All that money stays put in your escrow account, adding up over the year, until your mortgage servicer uses it to pay the tax man, and your homeowners insurance premium whenever that comes due. Then the cycle starts all over again for the next year.
Note that when you first close on your house, you’ll likely also fund your escrow account in advance with what’s known as a “cushion.” This cushion typically amounts to two months’ worth of the payments, or one-sixth of the total annual estimate.
Where The Numbers Come From
Now to the burning questions: How does my lender come up with those numbers for my escrow payments? And, what if he or she is wrong?
Lenders look at tax and insurance rates to come up with a reasonable estimate of how much you’ll owe each year.
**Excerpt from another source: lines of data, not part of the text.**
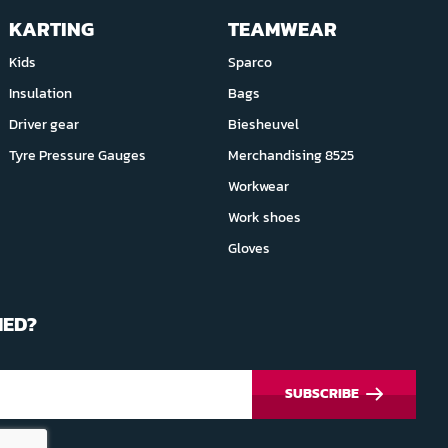
KARTING
TEAMWEAR
Kids
Sparco
Insulation
Bags
Driver gear
Biesheuvel
Tyre Pressure Gauges
Merchandising 8525
Workwear
Work shoes
Gloves
MED?
SUBSCRIBE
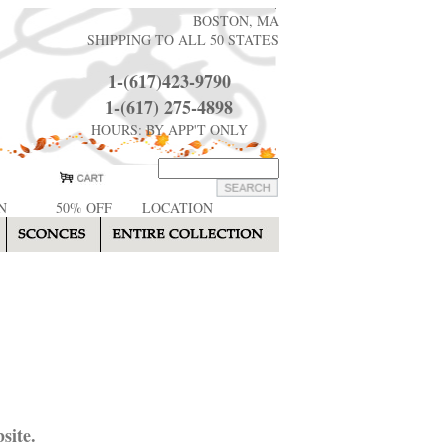
BOSTON, MA
SHIPPING TO ALL 50 STATES
1-(617)423-9790
1-(617) 275-4898
HOURS: BY APP'T ONLY
N
50% OFF
LOCATION
site.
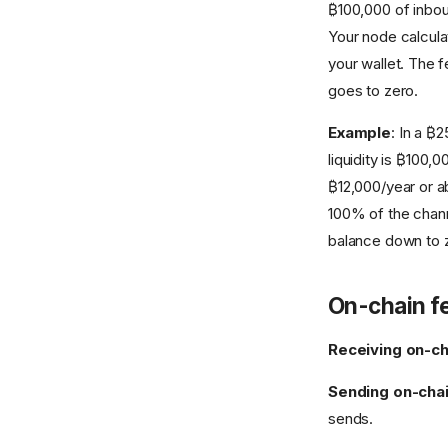
₿100,000 of inbou
Your node calcula
your wallet. The f
goes to zero.
Example
: In a ₿
liquidity is ₿100
₿12,000/year or ab
100% of the chann
balance down to 
On-chain f
Receiving on-ch
Sending on-cha
sends.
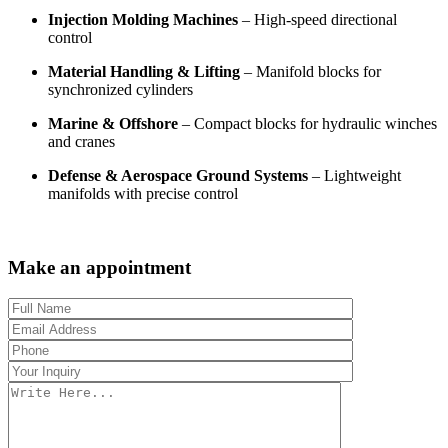
Injection Molding Machines
– High-speed directional
control
Material Handling & Lifting
– Manifold blocks for
synchronized cylinders
Marine & Offshore
– Compact blocks for hydraulic winches
and cranes
Defense & Aerospace Ground Systems
– Lightweight
manifolds with precise control
Make an appointment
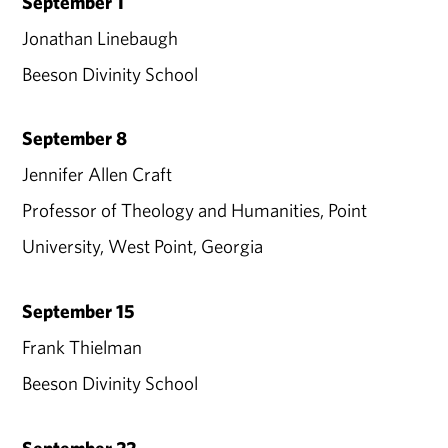
September 1
Jonathan Linebaugh
Beeson Divinity School
September 8
Jennifer Allen Craft
Professor of Theology and Humanities, Point
University, West Point, Georgia
September 15
Frank Thielman
Beeson Divinity School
Sometimes, the estimate may be off, and in that case you’ll have either a surplus or a shortage.
Maybe there was a shakeup in the local government and your property tax rates went down – wonderful news! This may mean that you have overpaid into your escrow account. Your lender should inform you of this surplus in an escrow statement, and then you can start checking the mail for your refund check.
Perhaps you finally went ahead and did that remodeling project you’ve been talking and talking about. It looks great, and it’s added to the value of your home. Congratulations! But a higher home value also means higher taxes. You may now have a shortage and you should be informed of this in your escrow statement. Your lender could cover this shortfall for you initially in order to keep those taxes paid on time. You could then have two choices on how to handle this shortage. You could pay it all back as one lump sum, or you could opt to spread out the payments over the next year. So if your taxes went up $600, you could either write your lender a check for the full $600, or you could tack another $50 onto each monthly payment for the next year.
Each year, your lender will perform an escrow analysis, looking at the previous year’s tax and insurance rates, monthly payments, and disbursements, to determine whether the estimate for the new year should go up, go down, or stay the same.